Neverdecel · Neverdecel · Jun 17, 2026 · Jun 17, 2026
diff --git a/docs/eval.md b/docs/eval.md
@@ -224,6 +224,12 @@ ambiguous and the embedder already matches them well. So the code-side default i
 for larger repos where exact-string recall matters more. Off by default pending larger-repo
 validation; enable with `CODERAG_ADAPTIVE_FUSION=1`.
 
+> ⚠️ **This did NOT generalize — keep it off.** On `pydantic` (4 155-chunk corpus, commit-message
+> queries) adaptive *hurt* (MRR 0.286 vs hybrid 0.361): those queries embed exact API names, so
+> "lean dense for NL" is backwards. The dense-vs-BM25 ranking flips by repo/query style, and
+> **fixed 1:1 hybrid is the robust default.** Full write-up:
+> [research/external-validation.md](research/external-validation.md).
+
 ## Dataset format
 
 JSONL, one case per line:

diff --git a/docs/research/code-retrieval-strategy.md b/docs/research/code-retrieval-strategy.md
@@ -138,6 +138,11 @@ bolt-on. Treat as a later experiment, not a v1 move.

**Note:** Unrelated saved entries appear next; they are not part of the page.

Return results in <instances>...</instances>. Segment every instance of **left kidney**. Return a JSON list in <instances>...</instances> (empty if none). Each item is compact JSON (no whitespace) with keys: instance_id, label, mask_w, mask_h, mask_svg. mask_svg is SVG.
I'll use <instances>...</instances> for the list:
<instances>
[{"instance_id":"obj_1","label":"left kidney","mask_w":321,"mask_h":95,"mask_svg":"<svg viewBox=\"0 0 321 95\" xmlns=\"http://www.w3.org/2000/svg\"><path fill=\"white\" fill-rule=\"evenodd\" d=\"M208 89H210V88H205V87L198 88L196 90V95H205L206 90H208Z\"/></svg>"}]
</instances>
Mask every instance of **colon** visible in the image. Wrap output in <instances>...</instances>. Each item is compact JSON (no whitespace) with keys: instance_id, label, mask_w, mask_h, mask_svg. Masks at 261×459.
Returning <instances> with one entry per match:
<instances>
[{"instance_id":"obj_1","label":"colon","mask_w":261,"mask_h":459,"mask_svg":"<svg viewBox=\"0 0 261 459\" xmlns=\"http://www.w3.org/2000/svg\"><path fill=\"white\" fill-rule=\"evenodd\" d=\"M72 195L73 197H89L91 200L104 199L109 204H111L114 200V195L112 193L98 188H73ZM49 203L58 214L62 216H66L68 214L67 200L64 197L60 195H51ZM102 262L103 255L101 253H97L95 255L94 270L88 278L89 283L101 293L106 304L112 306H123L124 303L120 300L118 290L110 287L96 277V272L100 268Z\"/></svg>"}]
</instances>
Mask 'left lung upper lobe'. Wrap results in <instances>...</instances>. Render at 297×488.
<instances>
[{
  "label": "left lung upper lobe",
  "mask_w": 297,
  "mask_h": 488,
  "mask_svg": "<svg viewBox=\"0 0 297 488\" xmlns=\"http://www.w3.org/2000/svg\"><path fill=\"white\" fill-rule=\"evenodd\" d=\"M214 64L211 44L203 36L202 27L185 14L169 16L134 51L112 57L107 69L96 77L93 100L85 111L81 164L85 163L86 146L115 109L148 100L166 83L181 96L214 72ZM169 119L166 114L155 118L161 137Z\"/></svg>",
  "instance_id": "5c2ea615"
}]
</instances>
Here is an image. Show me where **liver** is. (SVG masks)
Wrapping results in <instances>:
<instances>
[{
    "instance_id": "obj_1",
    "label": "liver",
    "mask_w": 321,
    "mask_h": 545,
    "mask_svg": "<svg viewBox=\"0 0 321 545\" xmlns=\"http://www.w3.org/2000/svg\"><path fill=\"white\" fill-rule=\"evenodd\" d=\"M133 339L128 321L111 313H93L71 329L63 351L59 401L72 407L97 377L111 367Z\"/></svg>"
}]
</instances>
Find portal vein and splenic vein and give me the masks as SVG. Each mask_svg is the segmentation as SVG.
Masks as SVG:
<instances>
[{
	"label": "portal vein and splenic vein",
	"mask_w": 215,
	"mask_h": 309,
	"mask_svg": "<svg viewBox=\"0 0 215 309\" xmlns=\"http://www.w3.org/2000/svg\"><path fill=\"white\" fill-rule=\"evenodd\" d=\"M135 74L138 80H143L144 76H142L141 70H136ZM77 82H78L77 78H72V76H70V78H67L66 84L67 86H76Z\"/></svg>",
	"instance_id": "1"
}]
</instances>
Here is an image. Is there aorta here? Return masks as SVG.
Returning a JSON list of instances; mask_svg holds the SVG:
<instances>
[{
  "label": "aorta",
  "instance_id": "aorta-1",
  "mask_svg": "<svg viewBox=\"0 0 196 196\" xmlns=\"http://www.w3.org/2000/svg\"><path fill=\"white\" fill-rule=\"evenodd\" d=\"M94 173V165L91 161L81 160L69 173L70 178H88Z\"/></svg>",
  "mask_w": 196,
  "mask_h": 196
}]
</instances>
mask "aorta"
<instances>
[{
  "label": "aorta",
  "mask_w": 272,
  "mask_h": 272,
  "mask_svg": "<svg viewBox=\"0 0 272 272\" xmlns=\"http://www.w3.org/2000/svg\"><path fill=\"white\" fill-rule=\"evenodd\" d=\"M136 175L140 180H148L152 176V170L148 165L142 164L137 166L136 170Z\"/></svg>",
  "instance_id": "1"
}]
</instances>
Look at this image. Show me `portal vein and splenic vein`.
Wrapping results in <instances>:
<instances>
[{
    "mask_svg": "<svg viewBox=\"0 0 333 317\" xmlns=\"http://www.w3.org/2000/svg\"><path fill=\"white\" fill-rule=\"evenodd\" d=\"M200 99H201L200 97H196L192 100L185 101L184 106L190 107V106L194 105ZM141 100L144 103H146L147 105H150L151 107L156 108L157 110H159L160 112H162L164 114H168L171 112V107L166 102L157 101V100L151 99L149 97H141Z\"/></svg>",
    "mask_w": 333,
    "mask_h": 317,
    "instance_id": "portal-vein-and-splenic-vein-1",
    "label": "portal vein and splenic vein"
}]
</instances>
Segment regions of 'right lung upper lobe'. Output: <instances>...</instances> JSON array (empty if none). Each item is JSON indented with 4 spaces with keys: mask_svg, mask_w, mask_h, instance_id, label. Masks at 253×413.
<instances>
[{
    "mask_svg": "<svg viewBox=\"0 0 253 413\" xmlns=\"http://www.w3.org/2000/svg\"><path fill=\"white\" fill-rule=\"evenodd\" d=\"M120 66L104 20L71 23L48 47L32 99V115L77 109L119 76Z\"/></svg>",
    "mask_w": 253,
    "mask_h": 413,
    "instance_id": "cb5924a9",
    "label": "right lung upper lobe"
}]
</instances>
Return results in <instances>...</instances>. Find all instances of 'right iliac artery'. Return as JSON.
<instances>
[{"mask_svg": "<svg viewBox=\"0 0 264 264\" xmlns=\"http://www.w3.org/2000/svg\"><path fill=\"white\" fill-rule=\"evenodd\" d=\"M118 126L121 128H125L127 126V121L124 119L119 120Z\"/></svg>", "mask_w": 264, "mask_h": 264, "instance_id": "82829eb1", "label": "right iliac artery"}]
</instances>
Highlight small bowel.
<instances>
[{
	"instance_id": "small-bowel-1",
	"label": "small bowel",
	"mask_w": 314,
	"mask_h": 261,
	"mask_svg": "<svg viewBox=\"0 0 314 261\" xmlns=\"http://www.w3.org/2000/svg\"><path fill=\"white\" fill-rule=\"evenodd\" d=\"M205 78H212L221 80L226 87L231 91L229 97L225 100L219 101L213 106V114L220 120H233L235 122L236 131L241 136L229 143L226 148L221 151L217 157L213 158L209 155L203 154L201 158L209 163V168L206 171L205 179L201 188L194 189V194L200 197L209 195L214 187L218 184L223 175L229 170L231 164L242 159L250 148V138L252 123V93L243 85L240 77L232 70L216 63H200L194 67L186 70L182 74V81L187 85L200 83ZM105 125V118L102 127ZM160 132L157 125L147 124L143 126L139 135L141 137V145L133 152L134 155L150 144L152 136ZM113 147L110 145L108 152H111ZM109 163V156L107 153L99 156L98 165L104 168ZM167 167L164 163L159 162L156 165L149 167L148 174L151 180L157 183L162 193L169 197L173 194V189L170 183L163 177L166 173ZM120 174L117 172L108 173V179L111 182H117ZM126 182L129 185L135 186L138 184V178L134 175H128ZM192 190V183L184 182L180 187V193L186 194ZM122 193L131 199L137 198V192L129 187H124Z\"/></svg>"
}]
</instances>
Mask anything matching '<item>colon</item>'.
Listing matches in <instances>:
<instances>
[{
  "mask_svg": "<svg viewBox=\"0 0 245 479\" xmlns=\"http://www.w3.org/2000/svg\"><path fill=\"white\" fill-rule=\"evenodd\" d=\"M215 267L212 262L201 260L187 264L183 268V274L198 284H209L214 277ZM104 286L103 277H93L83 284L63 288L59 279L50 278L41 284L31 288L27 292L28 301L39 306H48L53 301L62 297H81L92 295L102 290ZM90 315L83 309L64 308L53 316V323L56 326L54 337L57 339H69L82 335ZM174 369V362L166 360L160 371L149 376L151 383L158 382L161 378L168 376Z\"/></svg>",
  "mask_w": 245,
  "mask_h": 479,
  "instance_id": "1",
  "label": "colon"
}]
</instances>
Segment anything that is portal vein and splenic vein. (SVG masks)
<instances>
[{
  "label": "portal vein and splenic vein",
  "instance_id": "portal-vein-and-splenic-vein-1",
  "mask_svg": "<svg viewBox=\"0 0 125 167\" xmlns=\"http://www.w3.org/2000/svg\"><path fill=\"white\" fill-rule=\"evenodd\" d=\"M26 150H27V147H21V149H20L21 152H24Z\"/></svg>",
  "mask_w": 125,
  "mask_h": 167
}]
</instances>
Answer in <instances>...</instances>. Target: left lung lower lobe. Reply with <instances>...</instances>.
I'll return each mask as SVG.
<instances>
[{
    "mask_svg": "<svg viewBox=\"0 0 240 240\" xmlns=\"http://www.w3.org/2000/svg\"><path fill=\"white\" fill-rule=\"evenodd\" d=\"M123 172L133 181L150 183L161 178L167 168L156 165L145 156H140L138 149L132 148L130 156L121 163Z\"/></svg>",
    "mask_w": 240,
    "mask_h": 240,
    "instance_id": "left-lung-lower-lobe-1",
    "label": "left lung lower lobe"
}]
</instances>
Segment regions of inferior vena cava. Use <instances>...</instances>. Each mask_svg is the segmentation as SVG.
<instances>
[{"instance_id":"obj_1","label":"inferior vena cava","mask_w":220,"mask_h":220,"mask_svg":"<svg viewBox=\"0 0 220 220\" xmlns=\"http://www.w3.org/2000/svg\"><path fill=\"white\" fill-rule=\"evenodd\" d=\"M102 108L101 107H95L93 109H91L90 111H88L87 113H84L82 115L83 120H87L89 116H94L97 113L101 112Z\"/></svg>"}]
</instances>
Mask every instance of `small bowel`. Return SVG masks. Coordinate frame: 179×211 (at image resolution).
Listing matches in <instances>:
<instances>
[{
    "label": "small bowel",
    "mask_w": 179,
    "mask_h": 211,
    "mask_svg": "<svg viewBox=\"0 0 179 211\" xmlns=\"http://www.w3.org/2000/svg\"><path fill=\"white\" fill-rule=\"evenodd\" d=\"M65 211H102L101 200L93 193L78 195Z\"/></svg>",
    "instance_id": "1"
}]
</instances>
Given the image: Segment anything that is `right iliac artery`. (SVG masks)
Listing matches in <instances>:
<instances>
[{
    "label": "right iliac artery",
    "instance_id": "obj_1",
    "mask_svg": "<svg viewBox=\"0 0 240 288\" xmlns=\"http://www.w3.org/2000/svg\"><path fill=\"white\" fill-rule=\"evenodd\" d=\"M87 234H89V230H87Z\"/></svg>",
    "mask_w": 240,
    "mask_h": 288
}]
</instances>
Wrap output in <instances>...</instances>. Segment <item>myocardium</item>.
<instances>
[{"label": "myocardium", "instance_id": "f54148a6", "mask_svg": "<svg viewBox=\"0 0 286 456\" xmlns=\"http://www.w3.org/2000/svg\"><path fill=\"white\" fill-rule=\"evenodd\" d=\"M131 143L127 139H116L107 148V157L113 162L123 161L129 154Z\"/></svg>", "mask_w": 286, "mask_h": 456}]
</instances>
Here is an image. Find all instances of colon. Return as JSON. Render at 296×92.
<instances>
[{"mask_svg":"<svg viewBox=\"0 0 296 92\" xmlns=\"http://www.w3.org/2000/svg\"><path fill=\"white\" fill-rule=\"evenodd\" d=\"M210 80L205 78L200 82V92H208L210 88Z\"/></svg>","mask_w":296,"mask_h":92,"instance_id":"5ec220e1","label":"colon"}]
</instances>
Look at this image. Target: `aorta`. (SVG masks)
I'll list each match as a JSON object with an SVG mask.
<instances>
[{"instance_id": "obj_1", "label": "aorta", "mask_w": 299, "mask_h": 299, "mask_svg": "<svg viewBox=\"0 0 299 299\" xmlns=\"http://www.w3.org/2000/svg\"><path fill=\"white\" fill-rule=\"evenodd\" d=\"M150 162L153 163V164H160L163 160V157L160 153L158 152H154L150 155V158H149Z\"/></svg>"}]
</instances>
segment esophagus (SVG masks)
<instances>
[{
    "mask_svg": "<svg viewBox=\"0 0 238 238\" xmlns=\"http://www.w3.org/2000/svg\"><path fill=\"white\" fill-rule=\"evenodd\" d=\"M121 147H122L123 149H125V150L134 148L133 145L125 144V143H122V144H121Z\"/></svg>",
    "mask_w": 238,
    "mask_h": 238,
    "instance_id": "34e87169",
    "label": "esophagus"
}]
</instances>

 > half of the hypothesis was refuted** — up-weighting BM25 there *hurt* (short identifiers are
 > lexically ambiguous; the embedder already matches them), so the code-side default is neutral.
 > Off by default pending larger-repo validation. See [docs/eval.md](../eval.md).
+>
+> **Generalization update — refuted on a larger repo.** On `pydantic` adaptive *hurt* (MRR
+> 0.286 vs hybrid 0.361) because commit-message queries embed exact API names; the dense-vs-BM25
+> ranking flips by repo, and fixed 1:1 hybrid is the robust default. Keep adaptive off. See
+> [external-validation.md](external-validation.md).
 
 CodeRAG already does dense + BM25 + RRF — the literature says that's the right foundation; the wins
 are in **routing and tuning**:

diff --git a/docs/research/external-validation.md b/docs/research/external-validation.md
@@ -0,0 +1,81 @@
+# External-repo validation: do the symbol-level findings generalize?
+
+> The CodeRAG-on-itself experiments (see [eval.md](../eval.md)) produced three "levers":
+> dense-leaning adaptive fusion, reranking for top-1, and "a bigger embedder doesn't help."
+> A single 93-file repo is a weak basis for a default change, so this validates them on a
+> **larger external repo** — and the headline result is that **the biggest lever did not
+> generalize.** External validation paid for itself.
+
+## Setup
+
+- **Repo:** `pydantic/pydantic` (depth-500 clone), 404 Python files. Indexed with the default
+  `bge-small-en-v1.5`; **161 files / 4 155 chunks** indexed (7× CodeRAG's corpus — full index
+  was CPU-bound at ~25 min, so a partial index was used and the dataset filtered to it).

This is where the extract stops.